Yórgos Lánthimos : Ode à la solitude

« The Lobster » est une dystopie sur une société dotée d’inquiétants parallèles avec la nôtre – un film hallucinant pour un public averti.

Se trouver un nouveau partenaire contraint et forcé n’est pas chose facile…

Se trouver un nouveau partenaire contraint et forcé n’est pas chose facile…

Il était – ou sera – une fois David. Un quadragénaire qui vient de se faire quitter par sa femme et n’en éprouve aucune grande émotion. Leur amour était mort depuis longtemps et leur couple une pure nécessité. Pourtant, être solitaire dans le monde dans lequel vit David est un risque. La société ne tolère que les couples, et ceux qui ne se trouvent pas un-e partenaire, passé un certain délai, sont envoyés vers un hôtel en province. Là, ils ont 45 jours pour se trouver une nouvelle âme sœur, sinon ils seront transformés en l’animal de leur choix.
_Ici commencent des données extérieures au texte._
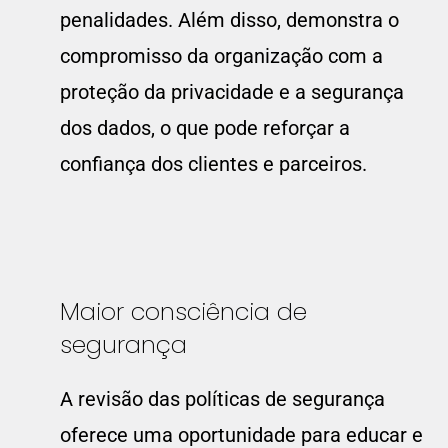
penalidades. Além disso, demonstra o
compromisso da organização com a
proteção da privacidade e a segurança
dos dados, o que pode reforçar a
confiança dos clientes e parceiros.
Maior consciência de
segurança
A revisão das políticas de segurança
oferece uma oportunidade para educar e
Arrivé à l’hôtel en compagnie de son frère – déjà changé en chien -, David choisit le homard pour sa transformation. Car, dit-il, « un homard peut vivre une centaine d’années et rester fertile jusqu’à la fin de ses jours. Et puis, j’ai toujours aimé la mer ». Il participe sans grand enthousiasme aux activités de couplage : danses communes, cours grand public et excursions de chasse. Mais on ne chasse pas du gibier, mais des solitaires qui se cachent dans les bois près de l’hôtel. Abattus avec des flèches tranquillisantes, ils sont ensuite collectés pour être transformés en animaux. Juste avant que ce sort ne lui soit réservé aussi, David rejoint les solitaires et commet la seule gaffe à ne pas faire en leur compagnie : il tombe amoureux.
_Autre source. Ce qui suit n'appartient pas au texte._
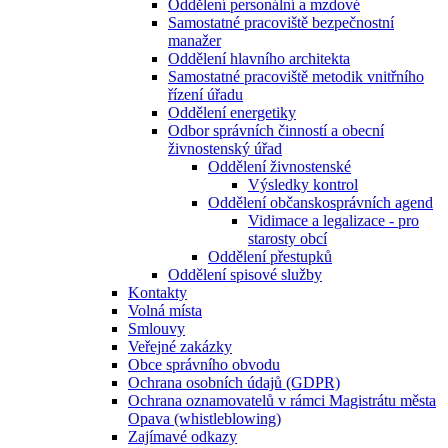
Oddělení personální a mzdové
Samostatné pracoviště bezpečnostní
manažer
Oddělení hlavního architekta
Samostatné pracoviště metodik vnitřního
řízení úřadu
Oddělení energetiky
Odbor správních činností a obecní
živnostenský úřad
Oddělení živnostenské
Výsledky kontrol
Oddělení občanskosprávních agend
Vidimace a legalizace - pro
starosty obcí
Oddělení přestupků
Oddělení spisové služby
Kontakty
Volná místa
Smlouvy
Veřejné zakázky
Obce správního obvodu
Ochrana osobních údajů (GDPR)
Ochrana oznamovatelů v rámci Magistrátu města
Opava (whistleblowing)
Zajímavé odkazy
À film inhabituel, casting inhabituel – Yórgos Lánthimos a en effet réussi à démarcher une belle troupe de comédiens, qu’on n’aurait pas cru voir un jour apparaître dans le même film : Colin Farrell (dans le rôle principal), John C. Reilly, Léa Seydoux ou encore Rachel Weisz prêtent leur talent à la réussite de « The Lobster ».

L’esthétique déployée par Lánthimos fait dans les couleurs pastel tirant vers le gris, le vert, le brun et le blanc. Ce n’est que quand le sang coule que la couleur rouge fait son apparition à l’écran. Le cinéaste use aussi beaucoup de la rythmique, avec des passages en slow motion à répétition qui étirent les visages des acteurs comme lui étire les apparences de la réalité.
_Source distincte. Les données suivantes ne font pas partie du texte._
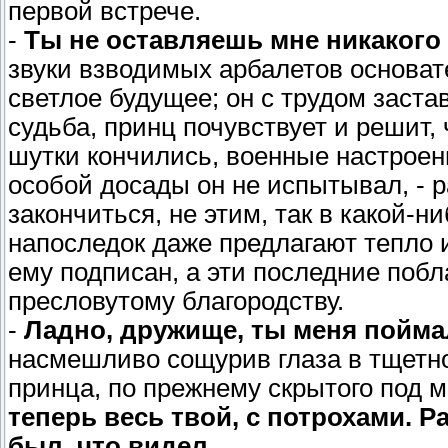
первой встрече.
-
Ты не оставляешь мне никакого
звуки взводимых арбалетов основат
светлое будущее; он с трудом заст
судьба, принц почувствует и решит,
шутки кончились, военные настроены
особой досады он не испытывал, - 
закончиться, не этим, так в какой-н
напоследок даже предлагают тепло и 
ему подписан, а эти последние побл
пресловутому благородству.
-
Ладно, дружище, ты меня пойма
насмешливо сощурив глаза в тщетн
принца, по прежнему скрытого под ма
теперь весь твой, с потрохами. Ра
был, что видел...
Entre conte de fées et « 1984 », « The Lobster » ne donne pas l’impression d’un film oppressant. Certes, les passages situés en ville sont tous empreints d’une atmosphère morne et moribonde, mais le réalisateur réussit à y introduire une certaine légèreté agrémentée de passages carrément comiques – car absurdes à nos yeux.

Et pourtant, la métaphore filée dans « The Lobster » est bel et bien une critique de notre société. Là où l’amour est réglé par la loi, là où la conversion à des valeurs devient une contrainte de vie ou de mort (sociale – la transformation en animal n’est qu’une façon de le montrer), là où finalement même chez les opposants triomphe une hiérarchisation forcée de la société, il ne peut y avoir de salut.

Certains critiques ont aussi vu dans « The Lobster » une façon de thématiser ce qui est arrivé au pays d’origine du réalisateur, la Grèce, et le fait que l’Europe a tout fait pour réduire à néant la volonté du peuple hellène. C’est peut-être aller chercher un peu loin, même s’il est vrai que la société que décrit Yórgos Lánthimos dans son film convient au rêve néolibéral : obéissante, flexible et exploitable à merci.

En ce sens, « The Lobster » est un vrai plaisir cinématographique, beau et incongru, qu’il ne faudrait surtout pas rater.